Residents of NYC are getting ready for the ban on large sugary soft drinks which takes effect Tuesday, March 12. Mayor Bloomberg has spearheaded this edict to thwart the rising obesity and diabetes cases amongst a growing (no pun) youthful population. The empty calories in soda is identified by many health and nutrition experts as one of the leading culprits to this growing problem. The ban would make the sale of soda, or a presweetened drink, containing sugar to be sold in 16 ounce sizes or smaller. Any size larger than 16 ounces would be prohibited.
So what does this really mean? Large drink containers will still be available at convenience stores and grocery stores - in other words, places that are not regulated by the city’s health department. The sale of two 16 ounce drinks (32 ounces total) to one person will be okay. Coffee shops may be exempt for coffee drinks if the sugar is provided on the side. Starbucks feels they may be exempt because of the milk content in their speciaty drinks. Drinks that are more than 50 percent milk (or milk substitute) are exempt from the regulations because the city considers milk a valuable source of nutrition. Despite the big gulp being the poster child during the infancy of this campaign 7-Eleven is exempt from the ban due to the fact that they are regulated by the state and not by the city.
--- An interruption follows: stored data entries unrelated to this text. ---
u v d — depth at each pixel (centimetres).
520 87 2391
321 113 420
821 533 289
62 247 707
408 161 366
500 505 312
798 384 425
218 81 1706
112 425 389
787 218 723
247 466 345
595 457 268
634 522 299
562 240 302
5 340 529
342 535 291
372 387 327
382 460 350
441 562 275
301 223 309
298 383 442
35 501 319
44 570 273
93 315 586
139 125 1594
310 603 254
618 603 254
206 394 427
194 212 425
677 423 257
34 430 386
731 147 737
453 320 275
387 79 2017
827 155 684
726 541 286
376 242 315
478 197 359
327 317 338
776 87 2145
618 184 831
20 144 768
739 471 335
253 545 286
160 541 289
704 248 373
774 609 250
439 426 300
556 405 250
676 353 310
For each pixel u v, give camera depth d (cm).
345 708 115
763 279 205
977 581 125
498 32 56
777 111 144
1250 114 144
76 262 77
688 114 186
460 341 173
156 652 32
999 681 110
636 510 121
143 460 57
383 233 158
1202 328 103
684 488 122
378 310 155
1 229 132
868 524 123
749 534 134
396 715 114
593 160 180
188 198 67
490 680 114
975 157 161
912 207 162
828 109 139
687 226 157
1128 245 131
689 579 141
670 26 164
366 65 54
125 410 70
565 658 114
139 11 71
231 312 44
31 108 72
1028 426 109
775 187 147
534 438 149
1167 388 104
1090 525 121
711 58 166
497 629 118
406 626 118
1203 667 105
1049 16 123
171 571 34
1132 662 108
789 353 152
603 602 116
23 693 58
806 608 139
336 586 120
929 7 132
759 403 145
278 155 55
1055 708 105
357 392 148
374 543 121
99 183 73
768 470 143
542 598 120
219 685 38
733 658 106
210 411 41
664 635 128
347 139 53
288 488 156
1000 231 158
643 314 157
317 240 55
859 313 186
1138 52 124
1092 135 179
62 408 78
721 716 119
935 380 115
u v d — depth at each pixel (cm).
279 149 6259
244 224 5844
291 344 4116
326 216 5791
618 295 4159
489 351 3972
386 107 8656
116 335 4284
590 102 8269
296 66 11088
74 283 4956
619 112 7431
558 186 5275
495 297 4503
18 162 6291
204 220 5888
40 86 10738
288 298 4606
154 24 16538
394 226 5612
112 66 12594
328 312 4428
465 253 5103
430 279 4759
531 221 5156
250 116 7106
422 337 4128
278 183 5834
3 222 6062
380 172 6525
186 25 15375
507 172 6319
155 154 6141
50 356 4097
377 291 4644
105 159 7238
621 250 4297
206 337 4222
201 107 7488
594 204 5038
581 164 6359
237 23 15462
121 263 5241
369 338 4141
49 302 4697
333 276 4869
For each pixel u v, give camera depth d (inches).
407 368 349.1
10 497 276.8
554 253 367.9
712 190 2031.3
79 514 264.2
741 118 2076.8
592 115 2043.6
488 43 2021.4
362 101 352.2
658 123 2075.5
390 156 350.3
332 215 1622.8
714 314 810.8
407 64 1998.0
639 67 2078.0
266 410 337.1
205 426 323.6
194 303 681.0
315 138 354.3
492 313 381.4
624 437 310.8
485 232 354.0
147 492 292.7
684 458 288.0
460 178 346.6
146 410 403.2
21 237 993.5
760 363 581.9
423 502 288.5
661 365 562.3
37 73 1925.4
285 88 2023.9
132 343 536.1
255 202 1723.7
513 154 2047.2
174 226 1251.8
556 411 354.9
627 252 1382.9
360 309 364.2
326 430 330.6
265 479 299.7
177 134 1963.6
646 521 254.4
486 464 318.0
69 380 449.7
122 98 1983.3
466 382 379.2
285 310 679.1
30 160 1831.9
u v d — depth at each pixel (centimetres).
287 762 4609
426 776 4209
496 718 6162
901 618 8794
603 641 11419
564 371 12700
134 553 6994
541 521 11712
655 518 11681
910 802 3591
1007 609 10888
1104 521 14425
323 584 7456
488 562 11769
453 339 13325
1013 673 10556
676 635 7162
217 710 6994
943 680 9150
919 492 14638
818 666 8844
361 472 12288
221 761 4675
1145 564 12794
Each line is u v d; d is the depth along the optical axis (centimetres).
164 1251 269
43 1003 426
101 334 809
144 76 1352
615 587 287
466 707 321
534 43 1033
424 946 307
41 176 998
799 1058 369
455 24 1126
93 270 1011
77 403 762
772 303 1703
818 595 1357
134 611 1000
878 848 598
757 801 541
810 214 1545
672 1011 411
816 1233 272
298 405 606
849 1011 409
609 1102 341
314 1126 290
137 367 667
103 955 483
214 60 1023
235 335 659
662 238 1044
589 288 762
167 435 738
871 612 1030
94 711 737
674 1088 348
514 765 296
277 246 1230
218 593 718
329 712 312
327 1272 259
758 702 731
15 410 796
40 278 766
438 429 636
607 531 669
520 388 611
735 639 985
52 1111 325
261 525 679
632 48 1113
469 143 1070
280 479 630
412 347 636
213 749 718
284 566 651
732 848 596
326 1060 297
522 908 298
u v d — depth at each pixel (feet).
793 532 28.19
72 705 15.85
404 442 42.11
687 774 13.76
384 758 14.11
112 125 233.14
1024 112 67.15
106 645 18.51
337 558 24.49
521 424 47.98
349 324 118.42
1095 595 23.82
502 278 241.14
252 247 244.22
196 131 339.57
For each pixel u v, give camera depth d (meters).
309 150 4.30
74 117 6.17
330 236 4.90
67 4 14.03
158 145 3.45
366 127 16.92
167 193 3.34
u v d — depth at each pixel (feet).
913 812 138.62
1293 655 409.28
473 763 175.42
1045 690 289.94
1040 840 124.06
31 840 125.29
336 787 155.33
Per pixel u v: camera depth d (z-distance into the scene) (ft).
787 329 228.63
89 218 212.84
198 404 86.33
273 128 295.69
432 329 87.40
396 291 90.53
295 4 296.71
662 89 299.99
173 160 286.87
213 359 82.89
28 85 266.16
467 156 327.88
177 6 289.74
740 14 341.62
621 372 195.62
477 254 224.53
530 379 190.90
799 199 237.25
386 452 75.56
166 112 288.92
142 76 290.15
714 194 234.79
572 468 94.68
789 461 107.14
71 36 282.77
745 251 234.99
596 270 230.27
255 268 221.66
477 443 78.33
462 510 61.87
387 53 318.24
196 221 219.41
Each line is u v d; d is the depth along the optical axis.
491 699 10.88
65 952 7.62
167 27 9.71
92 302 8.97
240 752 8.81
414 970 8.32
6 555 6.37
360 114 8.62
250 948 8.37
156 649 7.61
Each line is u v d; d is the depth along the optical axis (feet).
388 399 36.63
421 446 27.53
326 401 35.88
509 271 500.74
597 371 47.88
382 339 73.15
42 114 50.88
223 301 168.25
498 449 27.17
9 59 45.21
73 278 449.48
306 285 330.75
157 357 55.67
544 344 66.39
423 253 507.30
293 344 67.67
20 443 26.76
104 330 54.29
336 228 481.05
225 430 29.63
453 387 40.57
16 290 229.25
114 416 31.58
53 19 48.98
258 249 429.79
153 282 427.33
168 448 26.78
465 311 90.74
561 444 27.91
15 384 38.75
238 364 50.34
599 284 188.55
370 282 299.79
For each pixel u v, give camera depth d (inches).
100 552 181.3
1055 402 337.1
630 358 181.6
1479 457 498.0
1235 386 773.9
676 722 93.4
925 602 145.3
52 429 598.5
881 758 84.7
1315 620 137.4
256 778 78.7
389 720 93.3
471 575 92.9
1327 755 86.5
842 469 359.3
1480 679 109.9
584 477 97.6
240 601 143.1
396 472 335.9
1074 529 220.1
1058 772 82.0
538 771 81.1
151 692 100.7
Milkshakes are not part of the ban because of the milk content and diet soda drinks are exempt.
Let's face it, the ban is not prohibition and we shouldn't expect to see barrels of Dr Pepper floating near the coast of Atlantic City.The ban will make some people more aware of the reasons behind it and others to rebel against it. The majority of people, in between, will go on as usual with no dog in the fight. Either way, the coffers of NYC will see $200 fines begin to ring up after a short grace period. Consumers will never be subject to any fines. Fines will be levied only to the establishments that defy the edict.
Is the Dunkin Donut tax is not far behind?